Get To Know Your Smartphone Camera
Animals don’t sit still. If you see a good photo opportunity of a bird or mammal, you usually only have seconds to act before they’ll disappear from your sight again. Knowing your smartphone camera and how to operate it blindly will save you time fiddling with features. If the option is available to you, make sure to activate a quick access button to your camera app so you can launch your camera directly from the screensaver mode.
Understand how HDR works so you can take advantage of this feature to improve your image’s shadows and highlights. Most importantly, find out how you can quickly override your camera’s auto settings to change exposure and focus. It’s often just a matter of tapping, pinching, or sliding. Animals usually appear small in your photo and hide in dark spots. Quickly changing exposure and focus will help you “bring the subject out” in the picture.
Finally, activating burst mode will enable you to shoot a quick succession of photos, improving your odds of having at least one good shot.
Pay Attention To The Light
Smartphone cameras are far from being on par with DSLR cameras when it comes to low light conditions. And that makes wildlife photography tricky. Animals usually hide in dark places and come out at dawn or dusk, resulting in muddy and unsharp images. Understand this limitation of your camera.
Wait until your subject enters a better lit spot and snap away. Turn around your subject to find better light if that’s available to you. And go out for wildlife photography later in the morning or earlier in the afternoon to get better light conditions. Filling the light in your photo with a flash might work with insects. Other animals will just run away from it, leaving you with a picture of a scared animal’s butt.
Take Care of Your Composition
Good composition elevates your photography from the rest of the smartphone snapping crowd. Try to frame the animal in a nice scene with a carefully arranged foreground and background. A darker background without disturbing elements will make your animal subject pop out more. A thoughtfully placed foreground element will bring depth to your shot. Framing your subject in its natural environment will add story to your photograph.
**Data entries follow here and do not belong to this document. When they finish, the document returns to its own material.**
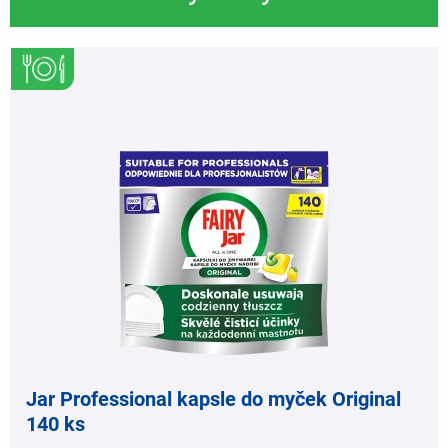
,
Jar Professional kapsle do myček Original
140 ks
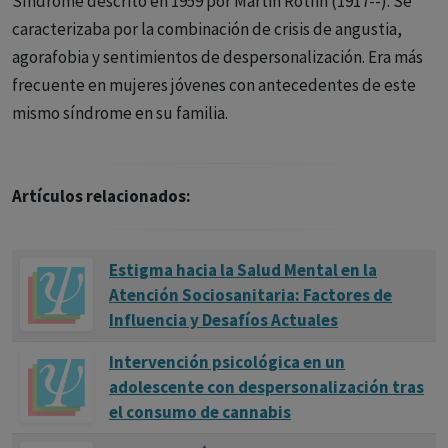
Síndrome descrito en 1959 por Martin Rothh (1917--). Se
caracterizaba por la combinación de crisis de angustia,
agorafobia y sentimientos de despersonalización. Era más
frecuente en mujeres jóvenes con antecedentes de este
mismo síndrome en su familia.
Artículos relacionados:
Estigma hacia la Salud Mental en la
Atención Sociosanitaria: Factores de
Influencia y Desafíos Actuales
Intervención psicológica en un
adolescente con despersonalización tras
el consumo de cannabis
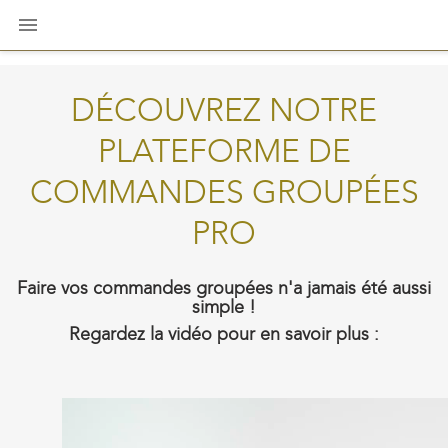

DÉCOUVREZ NOTRE
PLATEFORME DE
COMMANDES GROUPÉES
PRO
Faire vos commandes groupées n'a jamais été aussi
simple !
Regardez la vidéo pour en savoir plus :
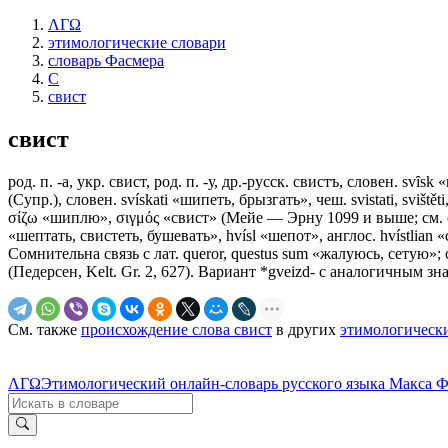
ΛΓΩ
этимологические словари
словарь Фасмера
С
свист
свист
род. п. -а, укр. свист, род. п. -у, др.-русск. свистъ, словен. svȋs
(Супр.), словен. svískati «шипеть, брызгать», чеш. svistati, sviště
σίζω «шиплю», σιγμός «свист» (Мейе — Эрну 1099 и выше; см. св
«шептать, свистеть, бушевать», hvísl «шепот», англос. hvístlian «
Сомнительна связь с лат. queror, questus sum «жалуюсь, сетую»;
(Педерсен, Kelt. Gr. 2, 627). Вариант *gveizd- с аналогичным знач
См. также
происхождение слова свист
в других
этимологическ
ΛΓΩ
Этимологический онлайн-словарь русского языка Макса 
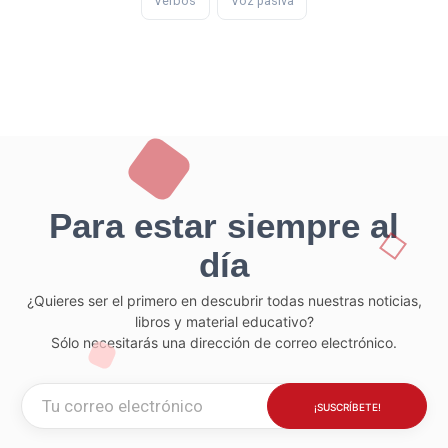
Verbos
Voz pasiva
Para estar siempre al
día
¿Quieres ser el primero en descubrir todas nuestras noticias,
libros y material educativo?
Sólo necesitarás una dirección de correo electrónico.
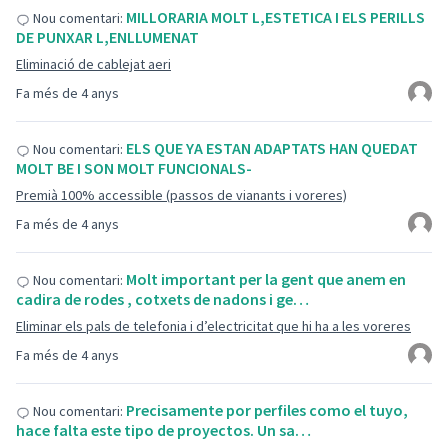
MILLORARIA MOLT L,ESTETICA I ELS PERILLS
Nou comentari:
DE PUNXAR L,ENLLUMENAT
Eliminació de cablejat aeri
Fa més de 4 anys
ELS QUE YA ESTAN ADAPTATS HAN QUEDAT
Nou comentari:
MOLT BE I SON MOLT FUNCIONALS-
Premià 100% accessible (passos de vianants i voreres)
Fa més de 4 anys
Molt important per la gent que anem en
Nou comentari:
cadira de rodes , cotxets de nadons i ge…
Eliminar els pals de telefonia i d’electricitat que hi ha a les voreres
Fa més de 4 anys
Precisamente por perfiles como el tuyo,
Nou comentari:
hace falta este tipo de proyectos. Un sa…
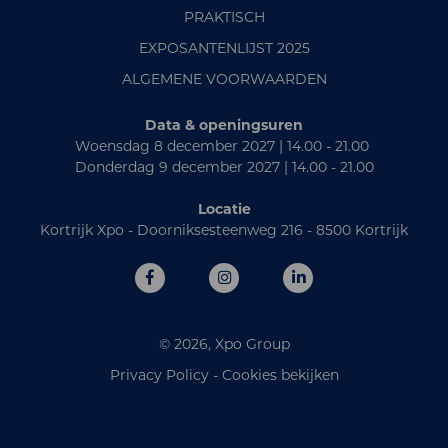
PRAKTISCH
EXPOSANTENLIJST 2025
ALGEMENE VOORWAARDEN
Data & openingsuren
Woensdag 8 december 2027 | 14.00 - 21.00
Donderdag 9 december 2027 | 14.00 - 21.00
Locatie
Kortrijk Xpo - Doorniksesteenweg 216 - 8500 Kortrijk
© 2026, Xpo Group
Privacy Policy
-
Cookies bekijken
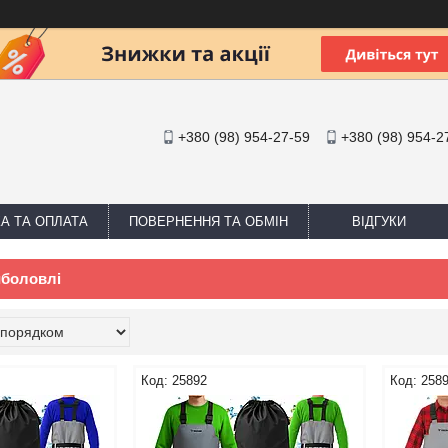
+380 (98) 954-27-59
+380 (98) 954-2
А ТА ОПЛАТА
ПОВЕРНЕННЯ ТА ОБМІН
ВІДГУКИ
иболовлі
25892
258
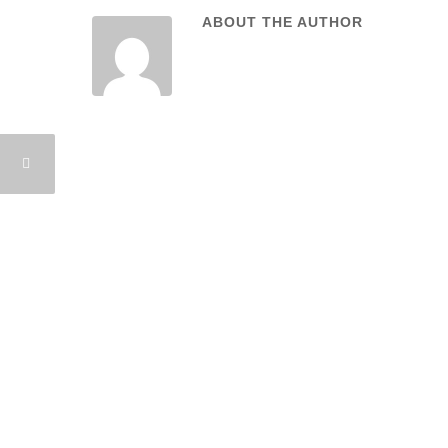
ABOUT THE AUTHOR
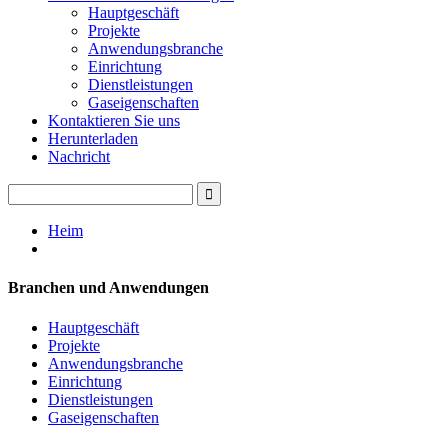
Hauptgeschäft
Projekte
Anwendungsbranche
Einrichtung
Dienstleistungen
Gaseigenschaften
Kontaktieren Sie uns
Herunterladen
Nachricht
Heim
Branchen und Anwendungen
Hauptgeschäft
Projekte
Anwendungsbranche
Einrichtung
Dienstleistungen
Gaseigenschaften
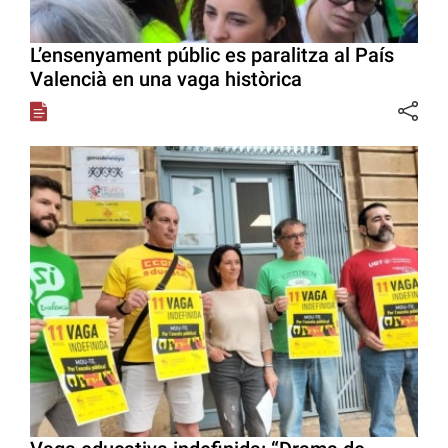
L’ensenyament públic es paralitza al País
Valencià en una vaga històrica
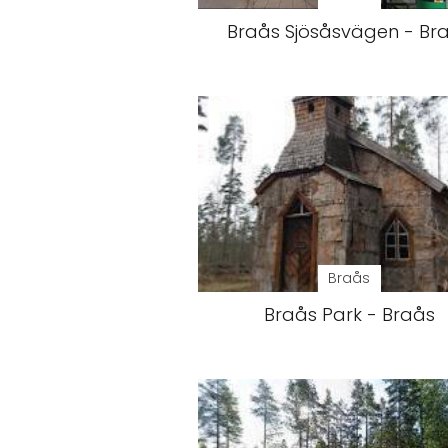
Braås Sjösåsvägen - Br
Braås
Braås Park - Braås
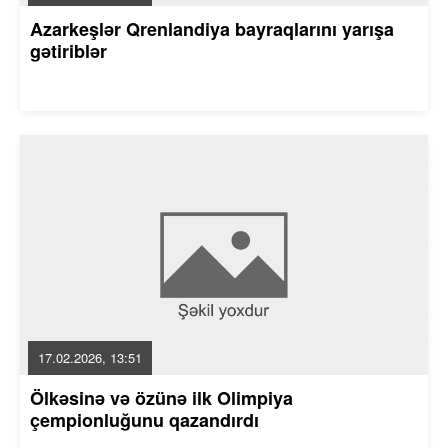
Azarkeşlər Qrenlandiya bayraqlarını yarışa
gətiriblər
17.02.2026, 13:51
Ölkəsinə və özünə ilk Olimpiya
çempionluğunu qazandırdı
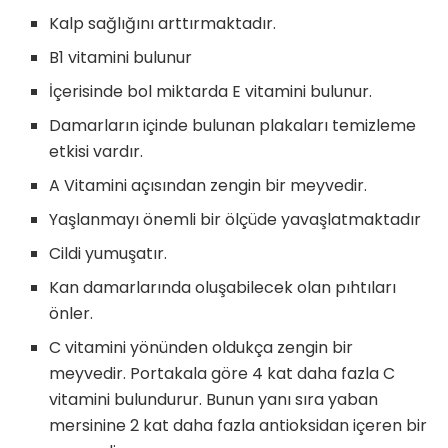
Kalp sağlığını arttırmaktadır.
B1 vitamini bulunur
İçerisinde bol miktarda E vitamini bulunur.
Damarların içinde bulunan plakaları temizleme
etkisi vardır.
A Vitamini açısından zengin bir meyvedir.
Yaşlanmayı önemli bir ölçüde yavaşlatmaktadır
Cildi yumuşatır.
Kan damarlarında oluşabilecek olan pıhtıları
önler.
C vitamini yönünden oldukça zengin bir
meyvedir. Portakala göre 4 kat daha fazla C
vitamini bulundurur. Bunun yanı sıra yaban
mersinine 2 kat daha fazla antioksidan içeren bir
There are so many directions you can take with composition. I recommend reading up about it or watching YouTube videos about the subject to learn all the composition tricks you can apply to enhance your image. Look up Nigel Danson’s channel. He’s a master of composition and an excellent teacher. Or browse stock footage marketplaces to learn from other photographers’ work. Good luck and be respectful of the wildlife you encounter. We don’t have much of it left.